Speaking of failure, that’s exactly what I consider this particular photo collection to be. With the exception of “Vik, Iceland,” which has sentimental value thanks to its inclusion of Mrs. ULTRAsomething, there is really nothing of myself in these photos. In spite of the fact they (ostensibly) try to avoid the most overtly clichéd attributes of travel photography, they don’t actually express anything. I’d like to blame the zoom lens, but soul does not come from lenses, cameras or anything else you can buy at your local camera shop. It comes from within. And yet, in spite of its inherent soullessness, equipment selection can have a huge impact on one’s photography. If I had left the OM-D and its zoom lens at home, and taken the M2 instead, I have no doubt I would have returned with a far greater selection of soulful photos. Why? Simply because I feel more inspired with a mechanical rangefinder in my hands. Of course, this sort of admission is exactly the type of statement that makes people call me names on photography forums — which is why I decided to bury it down in the “About These Photos” section. I mean, seriously… does anyone actually read anything that follows the “official” end of an article?

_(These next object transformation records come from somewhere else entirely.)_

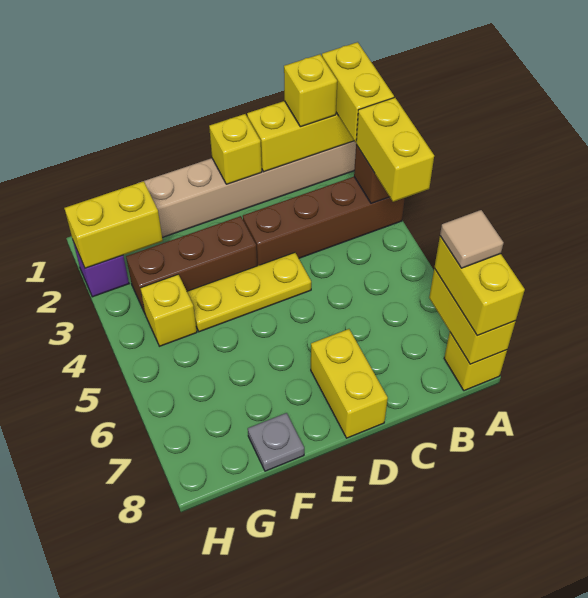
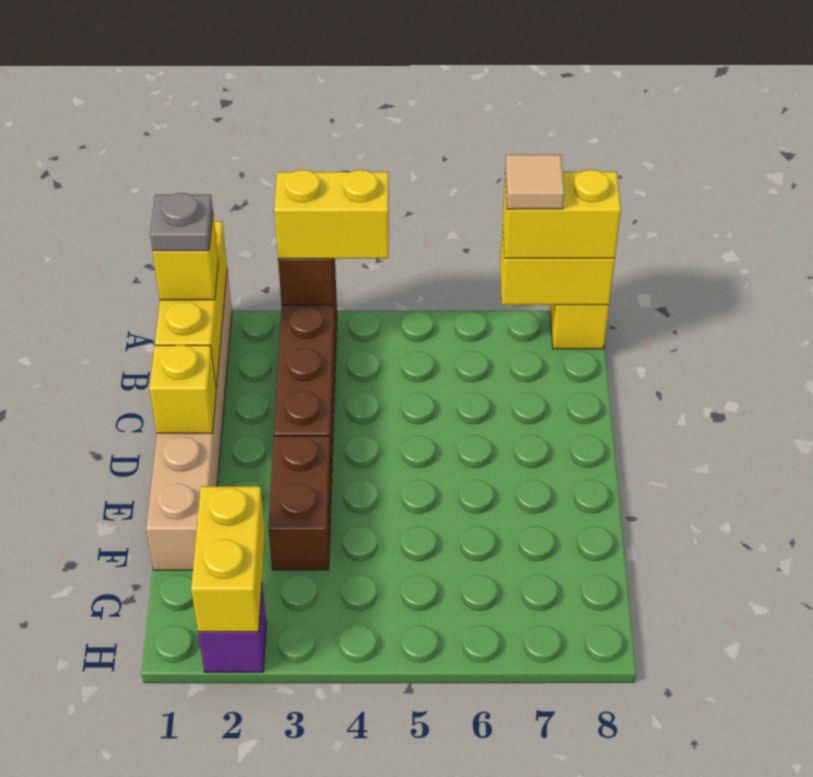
yellow 1x2 brick [322,42,394,142] -> none
yellow 1x3 plate [187,253,311,332] -> none
yellow 1x2 brick [311,329,388,438] -> none
brown 1x3 brick [126,216,257,313] -> brown 1x2 brick [268,436,332,570]
grey 1x1 plate [248,413,304,471] -> grey 1x1 plate moved to [150,193,213,251]
yellow 1x1 brick [140,274,197,346] -> none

FULL DISCLOSURE: The Lowepro backpack discussed in this article was given to me, free of charge, since my local Lowepro rep also happens to be a friend. You’re welcome to believe this might well be the reason why I gave it a favourable review — but I assure you my opinions can not be purchased for a mere US$79 (retail). Actually, they can’t be purchased for any price.